They may be relatively unknown, and their subject matter may be a little dry, but the eight economists who comprise the Consensus Forecasting Group have a powerful role to play: They determine just how much money state government can expect.
As anyone who has ever put a budget together knows, it can be tough to predict what a year will bring. Their job, however, is even more difficult: They have to look more than 30 months ahead, to cover not just the two-year span for the budget but also the six additional months needed to prepare, pass and implement it.
Fortunately, this group’s crystal ball has proven to be fairly reliable. The fiscal year that ended June 30th, for example, was only about 0.4 percent over what had been projected, the equivalent of 40 cents out of $100.
It’s important to note that the economists’ forecast is mainly focused on state revenues, which go into what is known as the General Fund. Although the state gets more money from the federal government and such restricted sources as college tuition, it is the General Fund that drives the budget.
Over the last decade, our state revenues have seen both highs and lows. They went up nearly 10 percent during each of the 2005 and 2006 fiscal years, but in 2009 and 2010, they posted the first two-year decline in decades.
Earlier this spring, a joint report from the National Governors Association and the National Association of State Budget Officers found that Kentucky and many of her sister states appear to be finally turning the corner financially, although we’re still below 2008 levels when adjusting for inflation.
At the time of the report, 11 states (but not Kentucky) reported that they needed to make additional mid-year cuts, but that was far better than the 39 having to do that during the height of the recession. On the other side, 16 states reported this spring they were actually increasing spending during the fiscal year, though Minnesota and Texas accounted for most of the new money.
More than 40 states, including Kentucky, have bigger budgets this fiscal year than they did last year, but many areas of ours are essentially flat-lined. The General Assembly took this approach because we will have to use the expected growth in revenue to maintain critical state services in the face of inflation and increased need.
It is worth pointing out that our budget is relying less on one-time revenue sources to pay for ongoing expenses, something known as a structural imbalance. During the 2012 fiscal year, it was the foundation for 4.6 percent of the budget, but this fiscal year, that figure is down to 1.6 percent.
When taking a closer look at the state’s revenues, it becomes clear that part of the economy is doing well while other parts are struggling.

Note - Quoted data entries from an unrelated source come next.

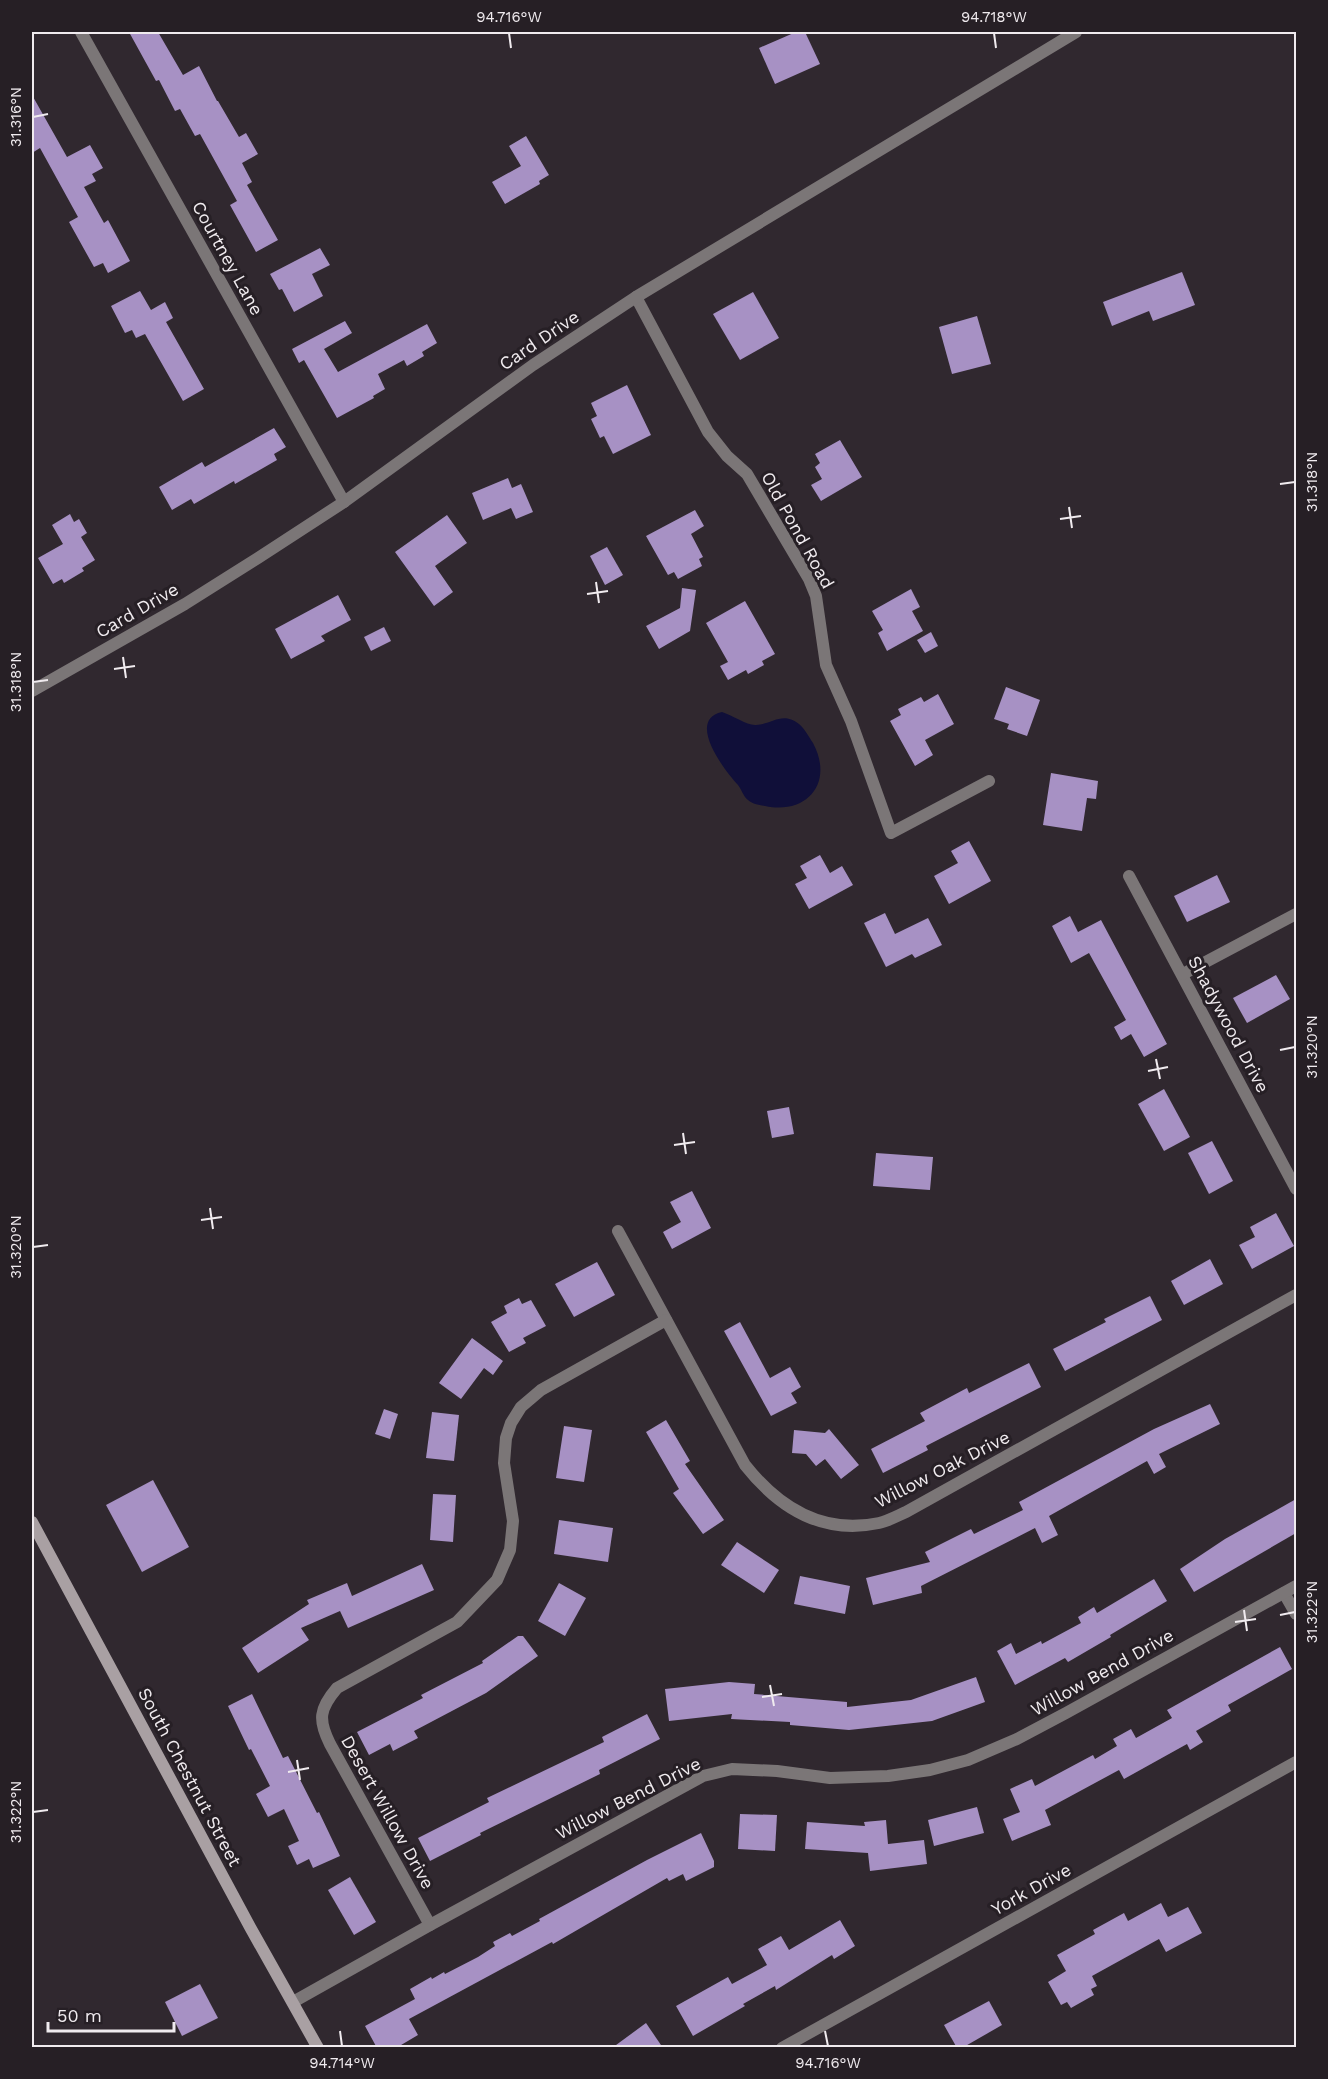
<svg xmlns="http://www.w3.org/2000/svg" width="1328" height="2079" font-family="'Work Sans',sans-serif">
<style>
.water{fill:#100f39}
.building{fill:#a791c4}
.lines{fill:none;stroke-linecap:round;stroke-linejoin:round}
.minor{stroke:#7b7677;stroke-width:12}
.tertiary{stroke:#7b7677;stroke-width:12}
.secondary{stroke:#a9a0a3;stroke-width:12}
.ticks{fill:none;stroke:#f0ebef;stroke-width:2}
.labels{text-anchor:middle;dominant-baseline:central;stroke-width:6;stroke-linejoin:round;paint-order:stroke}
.street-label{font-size:18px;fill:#f0ebef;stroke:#261f25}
.neatline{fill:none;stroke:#f0ebef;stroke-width:2}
.ticks-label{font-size:15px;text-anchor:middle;fill:#f0ebef}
</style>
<rect width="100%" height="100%" fill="#30282f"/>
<!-- water -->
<path class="water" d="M722,712C732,715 748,726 756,725C773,724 782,711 799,724C805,729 809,737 813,743C834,782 808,815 765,806C759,805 752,804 748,800C743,796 742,790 738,785C724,770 686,720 722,712Z"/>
<!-- building -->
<g class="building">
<path d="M129,32H158L183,75L199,66L217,101H218L239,137L246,133L258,154L242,163L252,182L247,185L278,240L256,252L230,205L237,201L200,134L195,136L180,109L175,111L159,80L156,81Z"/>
<path d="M796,32H805L820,64L775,84L759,48Z"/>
<path d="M32,95L67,157L90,145L103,168L92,174L96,181L84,187L104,223L108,220L130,261L108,273L103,263L94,267L69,222L78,217L40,148L32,153Z"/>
<path d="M526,136L549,175L539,181L540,184L505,204L492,182L521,166L509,146Z"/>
<path d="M320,248L330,265L312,274L323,296L294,312L282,289L279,290L270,274Z"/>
<path d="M1182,272L1195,305L1153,321L1149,311L1112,326L1103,302Z"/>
<path d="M140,291L151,310L165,302L173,318L166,322L204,389L183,401L145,334L136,338L132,330L125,333L111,306Z"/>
<path d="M753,292L779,338L740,360L713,314Z"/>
<path d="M977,316L991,364L952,374L939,327Z"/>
<path d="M345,321L352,333L324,349L338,372L427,324L437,343L422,352L424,356L407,366L404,360L378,374L385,389L373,396L374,398L337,418L304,360L299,363L292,349Z"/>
<path d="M627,385L651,435L613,454L604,436L600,438L591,419L597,416L591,403Z"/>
<path d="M274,428L286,447L274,454L277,460L235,484L234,481L194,504L191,499L172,510L159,487L202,462L205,467Z"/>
<path d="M840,440L862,477L821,501L811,485L822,479L815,467L820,463L815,454Z"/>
<path d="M508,478L512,488L521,484L533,512L516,519L511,508L483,520L472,493Z"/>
<path d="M695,510L704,526L691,534L703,557L699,559L702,566L678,579L674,572L668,575L646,536Z"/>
<path d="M70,514L74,522L79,519L87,533L81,537L95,560L82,568L84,571L64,583L62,579L53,584L38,558L63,544L52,525Z"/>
<path d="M447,515L467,543L435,566L453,592L434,606L395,552Z"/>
<path d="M607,547L623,575L605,585L590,556Z"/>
<path d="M682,588L696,590L690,631L659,649L646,626L680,608Z"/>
<path d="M911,589L920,607L912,611L923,631L887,651L878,633L883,630L872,611Z"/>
<path d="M338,595L351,620L321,636L325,641L291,659L275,629Z"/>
<path d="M745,601L775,654L762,661L764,665L748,674L746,670L728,680L720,666L728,662L706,623Z"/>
<path d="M384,627L391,641L371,651L364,637Z"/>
<path d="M931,632L938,646L925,653L917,640Z"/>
<path d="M1006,687L1040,700L1027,736L1007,729L1009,724L994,719Z"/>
<path d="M938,694L954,724L925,740L933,755L915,766L890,721L901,715L898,709L921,697L924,702Z"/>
<path d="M1051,773L1098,781L1096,799L1087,798L1082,831L1043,825Z"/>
<path d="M969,841L991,881L949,904L934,876L958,863L951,851Z"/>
<path d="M820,855L830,873L842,866L853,885L809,909L795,884L807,878L800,866Z"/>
<path d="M1217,875L1230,902L1187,922L1174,896Z"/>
<path d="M885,913L895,934L928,918L942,945L915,958L912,954L886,967L864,923Z"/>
<path d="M1070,916L1078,932L1101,920L1167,1044L1144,1057L1131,1034L1121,1040L1114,1027L1126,1020L1089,953L1071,963L1052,926Z"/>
<path d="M1276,975L1290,999L1247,1023L1233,998Z"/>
<path d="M1164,1089L1190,1137L1164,1151L1138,1104Z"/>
<path d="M789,1107L794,1134L772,1138L767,1111Z"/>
<path d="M1212,1141L1233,1181L1209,1194L1188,1153Z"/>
<path d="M876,1153L933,1157L930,1190L873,1186Z"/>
<path d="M692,1191L711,1228L672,1249L663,1232L681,1222L670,1202Z"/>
<path d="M1276,1213L1294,1246L1252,1269L1239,1245L1255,1237L1250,1227Z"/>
<path d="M1210,1259L1223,1284L1184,1305L1171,1281Z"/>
<path d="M597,1262L615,1295L574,1317L555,1284Z"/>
<path d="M1150,1296L1162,1320L1065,1371L1053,1349L1106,1322L1104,1319Z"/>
<path d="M519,1298L522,1304L531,1300L546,1326L523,1338L526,1343L509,1352L491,1322L507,1313L504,1306Z"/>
<path d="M740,1322L770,1378L790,1367L801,1387L791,1393L797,1403L771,1416L724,1331Z"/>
<path d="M472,1338L503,1361L493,1375L484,1368L461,1399L439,1383Z"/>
<path d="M1029,1363L1041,1387L926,1446L928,1450L883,1473L871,1449L925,1421L920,1413L967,1388L969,1393Z"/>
<path d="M1210,1404L1220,1424L1159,1454L1166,1467L1154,1474L1147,1461L1049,1516L1058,1535L1042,1543L1035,1528L921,1586L922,1593L873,1605L866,1578L930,1562L925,1552L971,1529L974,1534L1023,1510L1019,1502L1154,1429Z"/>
<path d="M384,1409L398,1414L390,1439L375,1434Z"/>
<path d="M432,1412L459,1415L454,1461L426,1458Z"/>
<path d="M666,1420L690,1461L685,1464L724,1520L703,1534L673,1493L679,1489L646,1432Z"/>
<path d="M564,1426L592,1430L584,1482L556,1478Z"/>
<path d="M829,1429L859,1465L841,1479L825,1459L816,1466L806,1454L792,1453L794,1430L825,1433Z"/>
<path d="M153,1480L189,1547L142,1572L106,1505Z"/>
<path d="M433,1494L456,1495L453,1542L430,1540Z"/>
<path d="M1296,1499V1533L1194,1592L1180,1569L1225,1539Z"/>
<path d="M559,1520L613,1528L608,1562L554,1554Z"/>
<path d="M737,1542L779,1570L764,1593L721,1565Z"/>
<path d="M422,1564L434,1590L348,1628L340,1611L301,1628L309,1640L258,1673L242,1648L309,1604L307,1600L347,1583L352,1596Z"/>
<path d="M800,1576L850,1586L845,1614L794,1604Z"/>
<path d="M1154,1579L1167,1601L1110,1635L1111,1637L1068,1662L1065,1658L1015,1685L997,1651L1011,1643L1016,1654L1041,1641L1042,1644L1081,1623L1078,1617L1094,1607L1097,1613Z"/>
<path d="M559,1583L586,1598L565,1636L538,1621Z"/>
<path d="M518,1636H523L538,1656L486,1693L414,1731L418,1738L393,1751L390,1744L369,1755L357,1732L423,1698L421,1695L483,1663L482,1661Z"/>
<path d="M1280,1647L1292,1669L1228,1705L1231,1711L1196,1731L1203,1742L1190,1750L1187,1744L1124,1779L1119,1770L1045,1810L1051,1825L1012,1841L1003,1819L1020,1812L1010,1789L1032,1779L1035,1786L1093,1755L1095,1759L1117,1746L1113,1739L1131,1729L1136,1738L1172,1718L1167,1710Z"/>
<path d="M976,1677L985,1702L932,1721L849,1730L790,1725V1722L731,1719L732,1714L669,1721L665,1689L729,1682L755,1684L754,1694L847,1702V1707L911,1700Z"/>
<path d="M252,1694L283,1758L288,1756L317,1813L319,1812L340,1856L313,1868L309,1859L297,1865L288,1846L299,1841L284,1809L268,1817L256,1794L270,1786L251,1749L249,1750L228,1706Z"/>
<path d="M647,1714L660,1739L599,1770L600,1774L480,1833L481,1835L430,1861L418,1838L489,1802L487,1798L604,1742L602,1737Z"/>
<path d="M977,1807L984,1833L934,1846L928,1820Z"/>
<path d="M740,1814L777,1815L775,1851L738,1849Z"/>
<path d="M886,1820L888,1844L924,1840L927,1864L870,1871L868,1853L805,1849L807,1822L865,1826L864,1822Z"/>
<path d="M701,1833L714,1861V1867L686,1881L683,1874L669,1881L667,1878L553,1944L552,1942L409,2019L418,2035L396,2048H377L365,2026L415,1999L410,1989L431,1977L432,1979L444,1972L445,1974L478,1957L495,1946L493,1942L510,1933L512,1936L540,1921L539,1919L647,1860Z"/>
<path d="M350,1877L376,1922L354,1935L328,1890Z"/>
<path d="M1161,1903L1168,1917L1188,1907L1202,1933L1166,1952L1159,1939L1092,1976L1097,1986L1091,1989L1094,1995L1071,2008L1067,2002L1061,2005L1048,1982L1066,1971L1057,1955L1095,1934L1093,1930L1124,1913L1128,1921Z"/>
<path d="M840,1920L855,1946L834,1959L832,1955L776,1990L775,1986L743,2004L745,2006L693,2036L676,2006L728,1977L732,1984L767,1965L758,1949L781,1936L789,1950Z"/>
<path d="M200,1984L218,2018L182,2036L165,2002Z"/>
<path d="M989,2001L1002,2025L962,2048H957L944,2025Z"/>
<path d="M646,2023L663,2048H612Z"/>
</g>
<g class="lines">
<!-- minor -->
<g class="minor">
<path d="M81,32L344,502"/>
<path d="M636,297L708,432L727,456L747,474L809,579L816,596L826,665L851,721L891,833L989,781"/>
<path d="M32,691L185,604L258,558L344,502L533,365L636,297L1076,32"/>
<path d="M1129,876L1296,1189"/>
<path d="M1183,974L1296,914"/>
<path d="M618,1231L745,1465C779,1508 823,1535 879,1523C888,1521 897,1516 906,1512L1296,1295"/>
<path d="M1284,1593L1296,1614"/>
<path d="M430,1925L330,1744C318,1720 319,1709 337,1688L457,1622L497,1580L510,1550L513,1521L504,1463L506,1438L511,1423L521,1407L541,1390L666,1320"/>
<path d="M293,2002L430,1925L703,1776L732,1769L777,1771L830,1778L888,1776L930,1770L968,1760L1017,1739L1066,1713L1296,1586"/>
</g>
<!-- tertiary -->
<path class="tertiary" d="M782,2048L1296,1762"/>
<!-- secondary -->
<path class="secondary" d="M32,1522L250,1927L318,2048"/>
</g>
<!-- ticks -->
<path class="ticks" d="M509,33L511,48M994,33L996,48M33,117L48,114M1280,484L1295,482M1069,507L1072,528M1060,519L1081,516M596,582L599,603M587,594L608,591M123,657L126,678M114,669L135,666M33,682L48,680M1280,1050L1295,1047M1156,1059L1160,1079M1148,1071L1168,1067M683,1133L686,1154M674,1145L695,1142M210,1208L213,1229M201,1220L222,1217M33,1247L48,1245M1244,1610L1247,1631M1280,1615L1295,1612M1235,1622L1256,1619M770,1685L774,1706M762,1697L782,1694M297,1760L300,1780M288,1772L309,1768M33,1812L48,1810M340,2031L342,2046M825,2031L828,2046"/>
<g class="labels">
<!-- street labels -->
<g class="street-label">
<text transform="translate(228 258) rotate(61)">Courtney Lane</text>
<text transform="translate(539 340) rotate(-34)">Card Drive</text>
<text transform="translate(798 530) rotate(61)">Old Pond Road</text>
<text transform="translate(137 610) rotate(-30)">Card Drive</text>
<text transform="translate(1229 1024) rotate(62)">Shadywood Drive</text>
<text transform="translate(942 1469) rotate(-27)">Willow Oak Drive</text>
<text transform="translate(1102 1672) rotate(-29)">Willow Bend Drive</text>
<text transform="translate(190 1777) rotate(62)">South Chestnut Street</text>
<text transform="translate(628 1798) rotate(-27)">Willow Bend Drive</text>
<text transform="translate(388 1812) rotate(61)">Desert Willow Drive</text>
<text transform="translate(1031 1889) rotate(-29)">York Drive</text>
</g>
</g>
<!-- border -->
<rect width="1328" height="2079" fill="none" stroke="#261f25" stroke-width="66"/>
<!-- scale -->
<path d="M48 2022v9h126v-9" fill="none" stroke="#f0ebef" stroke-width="3"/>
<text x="57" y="2022" font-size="18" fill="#f0ebef" stroke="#261f25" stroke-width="4.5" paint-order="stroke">50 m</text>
<rect x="33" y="33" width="1262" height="2013" class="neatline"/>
<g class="ticks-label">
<text x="509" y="22">94.716°W</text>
<text x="994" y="22">94.718°W</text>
<text transform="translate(16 117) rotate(-90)" y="5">31.316°N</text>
<text transform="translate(1312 482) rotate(-90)" y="5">31.318°N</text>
<text transform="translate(16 682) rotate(-90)" y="5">31.318°N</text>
<text transform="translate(1312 1047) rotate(-90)" y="5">31.320°N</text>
<text transform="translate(16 1247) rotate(-90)" y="5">31.320°N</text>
<text transform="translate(1312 1612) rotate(-90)" y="5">31.322°N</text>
<text transform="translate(16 1812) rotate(-90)" y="5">31.322°N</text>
<text x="342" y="2068">94.714°W</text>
<text x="828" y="2068">94.716°W</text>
</g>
</svg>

As our region unfortunately knows all too well, Kentucky lost 4,100 mining jobs when comparing the first three months of 2013 to the same period a year earlier, which was a sixth of that workforce. Manufacturing, meanwhile, went in the other direction, adding 8,000 jobs.
Businesses that help other businesses – advertisers, CPAs, attorneys – are also on the upswing, but construction has seen relatively little growth in recent years. There is hope that a steep increase in new single-family homes nationwide will help to reverse that trend, though.
The lottery is up – it provided $215 million to the state last fiscal year, with most of that going to help students attend college – and the Road Fund also increased for the fourth straight year.
Although we are just a few weeks into the second half of the two-year budget, work is already underway to be ready for the next cycle. Planning estimates will be compiled through the fall, and the official revenue estimate will be unveiled just before the holidays.
Governor Beshear will then present his administration’s final budget proposal in January, and the General Assembly will vote by mid-April on whatever changes it thinks should be made. Not surprisingly, there will be a lot of competition for every new dollar. Just increasing per-pupil funding in our elementary and secondary schools by one percent, for example, will take $29 million.
The budget is always the most difficult bill the General Assembly considers during even-year legislative sessions, but with the Consensus Forecasting Group helping to light the way, my colleagues and I can at least rest assured that we will know how much we have to work with. No one can foresee the future, of course, but this group, thankfully, comes pretty close.